- OBJECTIVE:
Can you render every line from the start of the items through the line with "family: Sphaeroceridae", both included, as a Markdown table with a Row column numbering each line and a Line column holding it, leaving out blank lines?

## start DATA

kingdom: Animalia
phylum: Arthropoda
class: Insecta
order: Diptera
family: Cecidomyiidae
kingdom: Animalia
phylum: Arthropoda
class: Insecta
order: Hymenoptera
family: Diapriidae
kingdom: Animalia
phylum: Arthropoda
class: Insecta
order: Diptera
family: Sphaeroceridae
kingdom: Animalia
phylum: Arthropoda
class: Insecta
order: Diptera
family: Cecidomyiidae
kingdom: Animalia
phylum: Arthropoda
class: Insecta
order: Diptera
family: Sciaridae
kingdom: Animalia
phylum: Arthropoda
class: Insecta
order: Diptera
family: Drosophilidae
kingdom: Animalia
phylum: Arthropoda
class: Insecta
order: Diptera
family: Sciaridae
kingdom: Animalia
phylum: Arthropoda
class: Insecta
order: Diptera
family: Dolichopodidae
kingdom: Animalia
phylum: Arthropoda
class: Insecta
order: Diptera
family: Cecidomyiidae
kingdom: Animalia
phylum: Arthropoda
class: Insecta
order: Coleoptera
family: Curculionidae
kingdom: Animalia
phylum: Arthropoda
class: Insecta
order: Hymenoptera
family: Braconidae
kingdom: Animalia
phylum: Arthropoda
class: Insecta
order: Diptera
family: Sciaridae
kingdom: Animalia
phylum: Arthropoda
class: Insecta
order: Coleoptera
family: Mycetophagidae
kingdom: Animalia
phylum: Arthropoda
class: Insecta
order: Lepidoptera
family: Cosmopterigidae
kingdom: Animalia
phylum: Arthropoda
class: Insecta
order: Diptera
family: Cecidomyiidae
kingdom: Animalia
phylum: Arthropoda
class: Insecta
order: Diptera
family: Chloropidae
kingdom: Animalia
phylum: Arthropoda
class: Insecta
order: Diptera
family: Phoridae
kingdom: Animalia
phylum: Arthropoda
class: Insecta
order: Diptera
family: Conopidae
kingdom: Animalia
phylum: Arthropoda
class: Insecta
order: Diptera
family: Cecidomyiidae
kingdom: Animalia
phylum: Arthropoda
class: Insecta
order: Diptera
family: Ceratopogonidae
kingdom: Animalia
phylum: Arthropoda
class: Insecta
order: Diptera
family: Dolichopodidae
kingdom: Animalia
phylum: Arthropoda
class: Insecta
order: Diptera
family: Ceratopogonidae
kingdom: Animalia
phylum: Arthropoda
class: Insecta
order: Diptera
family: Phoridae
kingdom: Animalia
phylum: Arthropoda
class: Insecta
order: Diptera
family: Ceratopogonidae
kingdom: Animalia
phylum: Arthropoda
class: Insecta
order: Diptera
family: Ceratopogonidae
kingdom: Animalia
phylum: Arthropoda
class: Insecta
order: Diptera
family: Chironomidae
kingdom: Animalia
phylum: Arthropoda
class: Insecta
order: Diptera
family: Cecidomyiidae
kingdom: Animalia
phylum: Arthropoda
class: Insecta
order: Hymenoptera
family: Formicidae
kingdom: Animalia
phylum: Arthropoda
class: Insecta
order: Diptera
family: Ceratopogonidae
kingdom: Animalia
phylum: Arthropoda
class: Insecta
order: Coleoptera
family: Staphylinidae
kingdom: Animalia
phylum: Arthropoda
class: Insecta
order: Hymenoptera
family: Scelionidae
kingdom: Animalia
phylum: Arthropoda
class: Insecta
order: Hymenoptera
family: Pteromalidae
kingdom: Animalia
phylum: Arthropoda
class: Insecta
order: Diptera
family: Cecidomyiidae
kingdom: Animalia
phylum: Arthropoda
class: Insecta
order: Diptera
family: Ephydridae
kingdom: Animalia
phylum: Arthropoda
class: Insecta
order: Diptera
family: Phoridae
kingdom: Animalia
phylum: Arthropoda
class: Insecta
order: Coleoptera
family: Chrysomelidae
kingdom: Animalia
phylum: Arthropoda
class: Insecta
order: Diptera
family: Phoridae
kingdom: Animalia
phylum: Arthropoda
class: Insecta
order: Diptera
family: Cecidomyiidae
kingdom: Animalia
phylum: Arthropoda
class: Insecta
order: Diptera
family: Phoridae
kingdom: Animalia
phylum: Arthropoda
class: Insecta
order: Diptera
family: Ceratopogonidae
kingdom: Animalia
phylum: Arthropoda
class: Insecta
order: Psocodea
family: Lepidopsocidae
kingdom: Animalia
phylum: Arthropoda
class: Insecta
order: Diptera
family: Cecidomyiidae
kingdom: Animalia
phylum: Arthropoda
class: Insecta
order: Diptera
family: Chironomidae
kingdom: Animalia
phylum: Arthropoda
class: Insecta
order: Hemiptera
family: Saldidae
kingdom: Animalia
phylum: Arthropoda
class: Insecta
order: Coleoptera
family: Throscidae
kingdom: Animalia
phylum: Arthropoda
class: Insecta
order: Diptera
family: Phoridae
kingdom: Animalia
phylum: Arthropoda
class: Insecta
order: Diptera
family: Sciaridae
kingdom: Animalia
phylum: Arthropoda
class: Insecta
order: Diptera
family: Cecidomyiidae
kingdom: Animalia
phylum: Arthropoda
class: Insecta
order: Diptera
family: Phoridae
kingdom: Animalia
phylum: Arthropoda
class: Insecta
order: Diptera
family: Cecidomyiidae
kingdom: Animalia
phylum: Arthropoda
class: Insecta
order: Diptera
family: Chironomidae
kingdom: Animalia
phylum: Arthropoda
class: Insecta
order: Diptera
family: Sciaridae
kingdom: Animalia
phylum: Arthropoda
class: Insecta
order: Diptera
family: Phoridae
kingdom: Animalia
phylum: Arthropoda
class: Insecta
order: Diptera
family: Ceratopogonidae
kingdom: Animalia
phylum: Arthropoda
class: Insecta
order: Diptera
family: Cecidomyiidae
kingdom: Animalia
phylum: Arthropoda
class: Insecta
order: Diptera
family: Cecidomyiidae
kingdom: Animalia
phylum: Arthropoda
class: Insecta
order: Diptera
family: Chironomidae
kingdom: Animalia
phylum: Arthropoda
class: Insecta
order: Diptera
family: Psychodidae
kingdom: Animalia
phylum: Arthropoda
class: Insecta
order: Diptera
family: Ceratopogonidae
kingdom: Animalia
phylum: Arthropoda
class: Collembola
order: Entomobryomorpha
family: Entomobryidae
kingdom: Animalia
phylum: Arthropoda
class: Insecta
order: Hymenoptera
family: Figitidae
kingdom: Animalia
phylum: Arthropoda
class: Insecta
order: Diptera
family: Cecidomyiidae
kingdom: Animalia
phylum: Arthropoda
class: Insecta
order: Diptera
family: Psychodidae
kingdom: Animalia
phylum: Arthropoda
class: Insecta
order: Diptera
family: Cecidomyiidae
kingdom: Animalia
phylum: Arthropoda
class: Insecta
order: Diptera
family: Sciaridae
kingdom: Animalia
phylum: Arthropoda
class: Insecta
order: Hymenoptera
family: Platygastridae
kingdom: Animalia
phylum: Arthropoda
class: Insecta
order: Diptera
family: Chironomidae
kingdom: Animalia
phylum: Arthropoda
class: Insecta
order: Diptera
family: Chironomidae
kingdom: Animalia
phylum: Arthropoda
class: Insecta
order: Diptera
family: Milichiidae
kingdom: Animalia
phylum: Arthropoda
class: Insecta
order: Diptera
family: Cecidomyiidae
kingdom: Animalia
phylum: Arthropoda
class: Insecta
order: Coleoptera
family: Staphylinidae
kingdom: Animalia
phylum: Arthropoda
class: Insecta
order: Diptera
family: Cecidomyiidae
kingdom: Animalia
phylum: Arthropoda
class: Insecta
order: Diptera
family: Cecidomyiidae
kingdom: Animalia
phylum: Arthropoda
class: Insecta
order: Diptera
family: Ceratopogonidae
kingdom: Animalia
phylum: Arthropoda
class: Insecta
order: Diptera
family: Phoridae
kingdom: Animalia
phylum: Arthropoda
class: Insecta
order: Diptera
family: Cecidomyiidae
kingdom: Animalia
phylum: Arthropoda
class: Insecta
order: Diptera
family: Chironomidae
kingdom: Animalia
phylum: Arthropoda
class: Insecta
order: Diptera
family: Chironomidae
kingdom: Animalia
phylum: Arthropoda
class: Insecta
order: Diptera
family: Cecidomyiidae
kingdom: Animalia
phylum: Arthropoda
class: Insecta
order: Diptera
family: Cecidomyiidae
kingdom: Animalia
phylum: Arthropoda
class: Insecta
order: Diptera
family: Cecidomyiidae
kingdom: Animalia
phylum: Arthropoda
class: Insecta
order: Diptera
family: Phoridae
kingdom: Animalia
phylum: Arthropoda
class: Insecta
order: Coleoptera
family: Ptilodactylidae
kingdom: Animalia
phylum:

## end DATA

- EXPECTED ANSWER:
| Row | Line |
|---|---|
| 1 | kingdom: Animalia |
| 2 | phylum: Arthropoda |
| 3 | class: Insecta |
| 4 | order: Diptera |
| 5 | family: Cecidomyiidae |
| 6 | kingdom: Animalia |
| 7 | phylum: Arthropoda |
| 8 | class: Insecta |
| 9 | order: Hymenoptera |
| 10 | family: Diapriidae |
| 11 | kingdom: Animalia |
| 12 | phylum: Arthropoda |
| 13 | class: Insecta |
| 14 | order: Diptera |
| 15 | family: Sphaeroceridae |